Dieses Verfahren geht auf Hoare (1962) zurück. Es erreicht im Mittel die bestmögliche Zahl von Schlüsselvergleichen und Datensatzbewegungen.

Gegeben ist ein Feld A mit n Positionen, also A[0] ... A[n-1], in welches die zu sortierenden Datensätze eingetragen sind. Mittels A[i].Schluessel können wir auf den Schlüssel des i-ten Datensatzes zugreifen.
 

 

Die Idee


  1. Bringe einen Datensatz an die richtige Stelle, so dass zusätzlich links von ihm nur kleinere,
    rechts von ihm nur größere Schlüssel stehen.
  2. Sortiere dann mit der gleichen Methode
    zuerst den linken,
    dann den rechten Teilabschnitt (Rekursion).
Prinzip: Divide and Conquer (Teile und Herrsche)

Das Raffinierte


dabei ist die Art, wie man 1. erreicht:
  1. Nehme als Datensatz, der an die richtige Stelle eingefügt werden soll, den ganz links stehenden.
    Sein Schlüssel heiße s.
  2. Laufe von links über die Folge bis zur ersten Position i
    mit Schlüssel >= s.
    Laufe von rechts über die Folge bis zur ersten Position j
    mit Schlüssel <= s.
  3. Wenn i < j gilt,
    vertausche die Datensätze an den Positionen i und j und mache mit diesen Positionen in 2. weiter.
  4. Wenn dann irgendwann i >= j gilt,
    stehen links von j und an j nur Schlüssel <= s und
    rechts von j nur solche >= j.
    Vertausche also den Datensatz ganz links mit dem an Position j.

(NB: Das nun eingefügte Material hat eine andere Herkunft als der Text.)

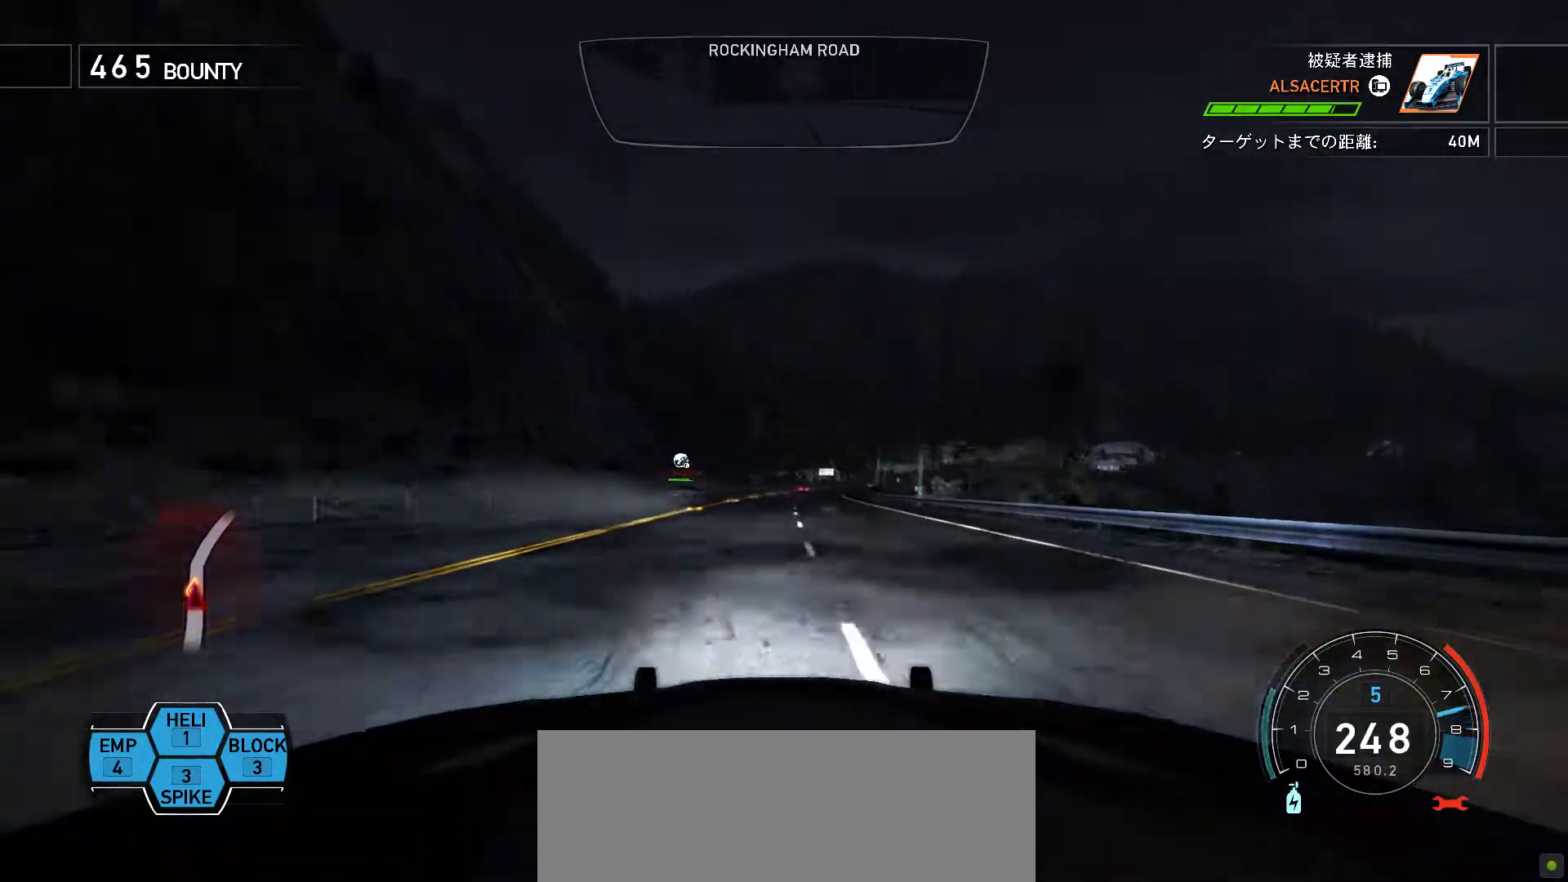
{"keys": [], "events": [[50, "k", "up"], [67, "f", "down"], [100, "f", "up"]]}
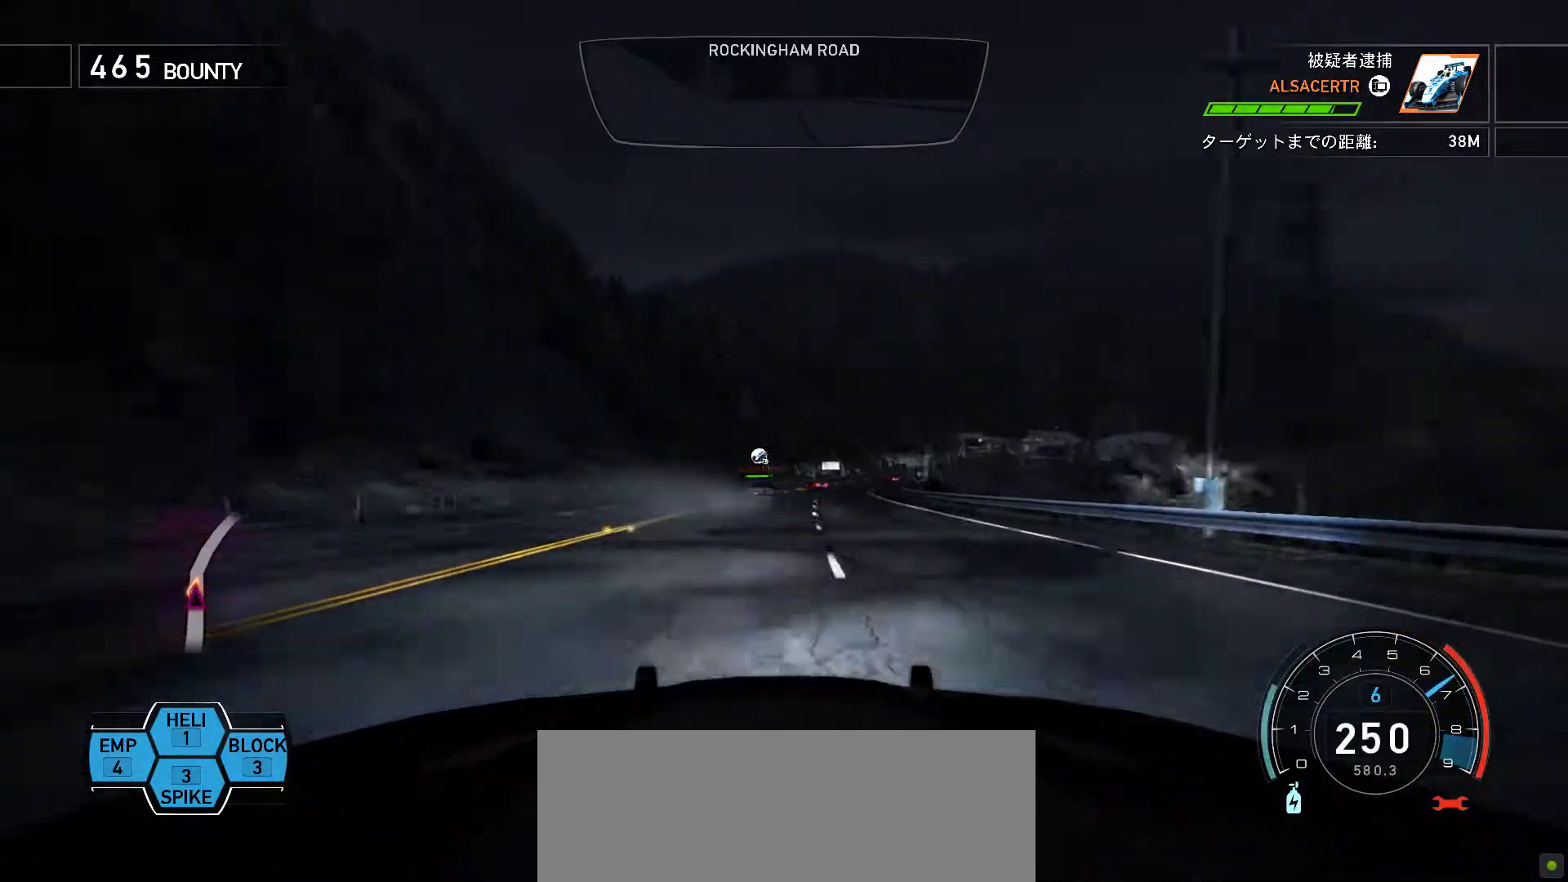
{"keys": ["j"], "events": [[33, "f", "down"], [183, "f", "up"], [317, "j", "down"]]}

    Damit man in 2. beim Laufen von links nicht zu weit (d.h. aus der Folge heraus) läuft, muss am Anfang dafür gesorgt werden, dass s nicht der einzige größte Schlüssel ist.
    Dazu vertauscht man die Datensätze an den beiden Enden in dem Fall, dass der ganz links einen größeren Schlüssel besitzt als der ganz rechts.
 
Kein Mensch würde spontan so ein "Divide and Conquer" -Verfahren durchführen.
 
Um die Wirkungsweise zu verstehen, solltest du folgende Übung durchführen.
   Zur Übung genügt es, einen Schritt auszuführen, also ohne Rekursion.

Lege dazu Münzen in eine Reihe auf den Tisch.
Sortiere mit der beschriebenen "raffinierten" Methode die Münze ganz links an die richtige Position, so dass links nur Münzen kleineren Wertes, rechts nur solche größeren Wertes liegen.
Überzeuge dich, dass die Münze nun wirklich an der richtigen Position liegt.

(Du hast gerade keine  Münzen da?)

Die Idee ist in folgendem Algorithmus präzisiert.
 
Der Algorithmus
 

Der Algorithmus


wenn A[0].Schluessel > A[n-1].Schluessel dann:
    vertausche A[0] mit A[n-1]
(jetzt ist A[0].Schluessel <= A[n-1].Schluessel)
wiederhole
   suche kleinstes i mit A[i].Schluessel > A[0].Schluessel
   suche größtes j mit A[j].Schluessel < A[0].Schluessel
   wenn i < j dann:
       vertausche A[i] und A[j]
   (es ist A[0].Schluessel >= alle Schlüssel in A[1] ... A[i] und
   A[0].Schluessel <= alle Schlüssel in A[j] ... A[n-1])

solange i < j
vertausche A[j] und A[0]
(es ist A[j].Schluessel >= alle Schlüssel in A[1] ... A[j-1]
 und A[j].Schluessel <= alle Schlüssel in A[j+1] ... A[n-1])
sortiere A[0] ... A[j-1] mit dem Algorithmus (Rekursion)
sortiere A[j+1] ... A[n-1] mit dem Algorithmus (Rekursion)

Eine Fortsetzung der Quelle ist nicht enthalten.